Scrape: retrieve video meta data - nova-video-player/aos-AVP GitHub Wiki

To scrape is the action of retrieving video meta data relying on two web services: thetvdb.com and tmdb.com.

If you experience some issue with NOVA scraper, you can use the following simple test program https://github.com/nova-video-player/TestScraper to troubleshot what is going wrong and propose some enhancements.

In the code ShowScraper2.java and MovieScraper2.java are performing this task based on the filename analysed after a pre-processing that performs a cleaning rejecting known bad text patterns.
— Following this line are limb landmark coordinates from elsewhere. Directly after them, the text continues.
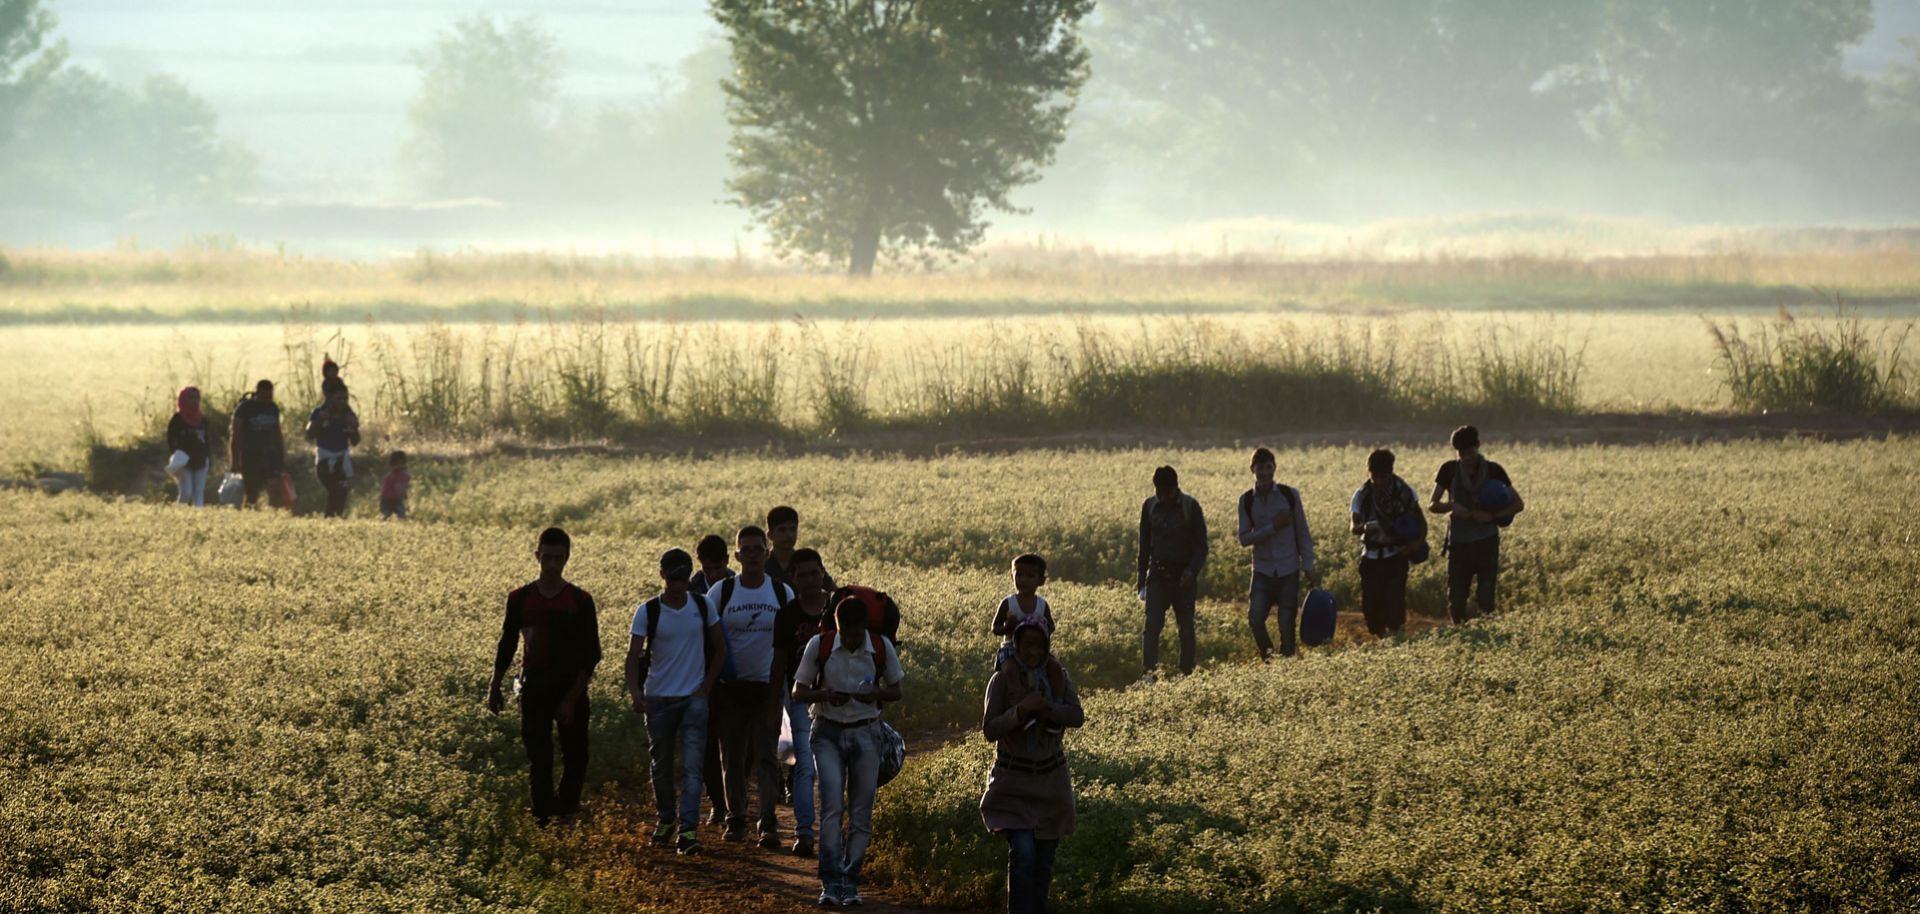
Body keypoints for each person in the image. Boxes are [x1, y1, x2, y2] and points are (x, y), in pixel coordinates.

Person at [792, 595, 906, 907]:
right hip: (827, 731)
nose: (851, 640)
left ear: (864, 628)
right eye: (845, 634)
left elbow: (896, 689)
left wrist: (876, 693)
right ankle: (830, 883)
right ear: (837, 627)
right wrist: (823, 694)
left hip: (867, 733)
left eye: (856, 634)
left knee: (861, 813)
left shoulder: (881, 646)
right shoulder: (821, 644)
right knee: (831, 809)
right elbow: (798, 691)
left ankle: (850, 882)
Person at [489, 527, 601, 827]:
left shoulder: (580, 601)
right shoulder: (519, 599)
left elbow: (591, 655)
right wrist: (495, 685)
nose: (551, 564)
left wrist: (571, 699)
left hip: (570, 687)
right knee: (539, 757)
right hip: (534, 686)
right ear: (537, 556)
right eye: (547, 557)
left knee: (576, 754)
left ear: (567, 558)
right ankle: (542, 818)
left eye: (558, 558)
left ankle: (566, 813)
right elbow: (507, 643)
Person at [626, 548, 725, 856]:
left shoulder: (702, 605)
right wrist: (636, 693)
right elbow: (633, 657)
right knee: (662, 766)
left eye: (683, 578)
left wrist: (705, 688)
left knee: (693, 766)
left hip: (693, 699)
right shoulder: (648, 611)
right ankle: (667, 820)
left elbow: (720, 648)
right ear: (662, 577)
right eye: (673, 579)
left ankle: (688, 830)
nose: (679, 585)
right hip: (658, 699)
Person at [980, 621, 1084, 914]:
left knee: (1044, 862)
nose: (1034, 651)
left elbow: (1077, 715)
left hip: (1051, 784)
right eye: (1027, 645)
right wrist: (1022, 709)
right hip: (1012, 782)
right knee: (1023, 854)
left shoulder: (1058, 676)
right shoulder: (1001, 681)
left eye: (1039, 645)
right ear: (1016, 646)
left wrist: (1049, 709)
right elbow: (990, 729)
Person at [703, 525, 795, 848]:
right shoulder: (720, 594)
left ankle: (768, 823)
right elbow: (708, 641)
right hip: (730, 689)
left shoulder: (783, 594)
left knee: (768, 757)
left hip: (769, 689)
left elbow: (791, 645)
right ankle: (736, 818)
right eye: (748, 549)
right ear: (737, 555)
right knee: (732, 756)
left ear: (766, 554)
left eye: (759, 549)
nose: (754, 555)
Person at [770, 547, 832, 859]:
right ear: (793, 578)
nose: (809, 579)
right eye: (802, 574)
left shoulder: (837, 608)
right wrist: (773, 699)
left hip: (838, 700)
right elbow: (780, 660)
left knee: (834, 767)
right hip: (800, 698)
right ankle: (805, 833)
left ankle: (833, 832)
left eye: (814, 572)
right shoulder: (787, 615)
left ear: (823, 572)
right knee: (806, 766)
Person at [1428, 425, 1525, 622]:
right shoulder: (1449, 470)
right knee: (1456, 597)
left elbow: (1518, 504)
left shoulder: (1494, 471)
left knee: (1486, 597)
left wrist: (1491, 517)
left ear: (1478, 446)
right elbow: (1433, 504)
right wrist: (1452, 506)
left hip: (1486, 542)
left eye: (1470, 452)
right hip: (1459, 543)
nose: (1466, 457)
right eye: (1462, 453)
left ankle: (1486, 635)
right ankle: (1460, 633)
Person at [1236, 447, 1318, 661]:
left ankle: (1287, 667)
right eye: (1260, 468)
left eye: (1268, 467)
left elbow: (1302, 532)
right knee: (1255, 619)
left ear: (1274, 468)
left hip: (1288, 569)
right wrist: (1273, 526)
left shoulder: (1289, 496)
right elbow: (1244, 538)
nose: (1264, 473)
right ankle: (1270, 661)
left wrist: (1308, 566)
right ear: (1252, 469)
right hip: (1262, 570)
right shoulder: (1246, 501)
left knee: (1286, 625)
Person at [1136, 465, 1207, 683]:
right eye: (1159, 492)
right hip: (1157, 574)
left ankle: (1185, 674)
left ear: (1176, 487)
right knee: (1152, 625)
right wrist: (1141, 578)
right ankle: (1149, 674)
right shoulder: (1150, 506)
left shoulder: (1190, 507)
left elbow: (1201, 546)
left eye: (1166, 492)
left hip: (1183, 577)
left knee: (1185, 627)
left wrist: (1191, 571)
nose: (1163, 497)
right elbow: (1144, 544)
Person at [1351, 448, 1426, 638]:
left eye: (1383, 476)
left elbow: (1420, 521)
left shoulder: (1404, 492)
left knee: (1395, 605)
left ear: (1390, 472)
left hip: (1396, 557)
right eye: (1376, 476)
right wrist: (1367, 528)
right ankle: (1383, 639)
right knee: (1371, 608)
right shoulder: (1362, 495)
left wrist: (1417, 543)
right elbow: (1354, 526)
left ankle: (1395, 641)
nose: (1379, 481)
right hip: (1371, 558)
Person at [686, 532, 734, 825]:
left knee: (738, 740)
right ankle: (718, 801)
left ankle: (733, 793)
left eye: (718, 568)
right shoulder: (690, 589)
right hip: (701, 675)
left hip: (735, 675)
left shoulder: (738, 587)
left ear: (728, 562)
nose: (713, 575)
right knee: (706, 741)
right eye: (708, 568)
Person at [228, 379, 286, 509]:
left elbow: (278, 434)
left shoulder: (273, 408)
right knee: (252, 494)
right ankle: (248, 518)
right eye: (265, 396)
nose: (268, 400)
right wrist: (235, 461)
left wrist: (281, 458)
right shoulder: (244, 409)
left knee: (275, 490)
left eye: (270, 396)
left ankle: (274, 517)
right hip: (250, 456)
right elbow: (235, 436)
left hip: (270, 456)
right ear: (257, 393)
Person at [990, 553, 1055, 668]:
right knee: (1010, 671)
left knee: (1056, 670)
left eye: (1030, 576)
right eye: (1019, 575)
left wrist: (1040, 629)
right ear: (1012, 577)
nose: (1023, 580)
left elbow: (1051, 626)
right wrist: (1007, 628)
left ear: (1041, 580)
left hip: (1037, 652)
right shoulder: (1008, 603)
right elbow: (995, 627)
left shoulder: (1042, 605)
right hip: (1011, 650)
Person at [305, 385, 361, 518]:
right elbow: (310, 434)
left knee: (342, 491)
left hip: (341, 460)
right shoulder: (320, 412)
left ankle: (334, 520)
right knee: (334, 490)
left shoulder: (348, 415)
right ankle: (330, 520)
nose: (342, 402)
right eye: (339, 398)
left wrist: (353, 427)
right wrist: (320, 420)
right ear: (330, 399)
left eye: (345, 398)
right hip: (325, 459)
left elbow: (355, 441)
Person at [166, 386, 212, 508]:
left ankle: (199, 518)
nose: (195, 401)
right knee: (186, 492)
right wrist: (176, 455)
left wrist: (209, 460)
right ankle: (179, 514)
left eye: (197, 398)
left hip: (201, 459)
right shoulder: (177, 419)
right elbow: (171, 439)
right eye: (191, 398)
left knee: (199, 492)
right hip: (184, 460)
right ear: (183, 400)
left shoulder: (202, 419)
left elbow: (206, 440)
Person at [379, 451, 411, 520]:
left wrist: (404, 494)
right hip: (387, 499)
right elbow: (385, 491)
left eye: (401, 463)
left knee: (402, 515)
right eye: (397, 464)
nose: (399, 466)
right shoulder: (389, 477)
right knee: (386, 514)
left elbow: (405, 487)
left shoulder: (405, 476)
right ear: (392, 465)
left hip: (398, 500)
This cleaning process is performed here MovieDefaultMatcher.java

Languages supported are registered in BaseScraper2.java

For TV shows, Nova has switched to thetvdb-java library to retrieve TV show metadata from thetvdb.com.

Changes made on thetvdb.com backend on 02/11/2019 created many scrape issues cf. https://forums.thetvdb.com/viewtopic.php?f=122&t=60239

The following changes have been made in the TV show scrape process to provide better scrape results, the results of the search via thetvdb are split in several categories:

  1. shows without a valid poster
  2. shows with numeric slug with valid poster
  3. shows with a valid poster and non numeric slug

The list of shows is then ordered with list 3 first then 2 then 1. List 3 is further processed by ordering the list with the first elements minimizing the Levenshtein distance between the pre-processed video file named and the results provided by thetvdb.

It helps a lot for shows like https://www.thetvdb.com/search?query=white%20collar

Note that the Levenshtein distance might cause some problems when using multi-lingual search. For instance in French "White Collar" returns "FBI: Duo très spécial" which obviously has a large Levenshtein distance. This problem has been recently solved via computing both locale language and english Levenshtein metrics and selecting showID that has the minimum Levenshtein distance and rematching show title in local language. A preferable mitigation to this issue would be that thetvdb backend itself sorts the results by popularity. Such request has been made to thetvdb here https://gitlab.thetvdb.com/site/thetvdb_api/issues/75 and there https://forums.thetvdb.com/viewtopic.php?f=17&t=60976

TIP:

For a rapid identification of recordings with external backends and without additional NFO files, you can just rename the files using this fast&ditry technique: If the original filename is RECORDING_FILE_WHATEVER.TS, then append at the beginning:

  • Movies: TITLE.hdtv.RECORDING_FILE_WHATEVER.TS
  • TV-Shows: TITLE_S00E00.hdtv.RECORDING_FILE_WHATEVER.TS

Then when re-scanning the directory the scrapping process will identify the content based on the TITLE.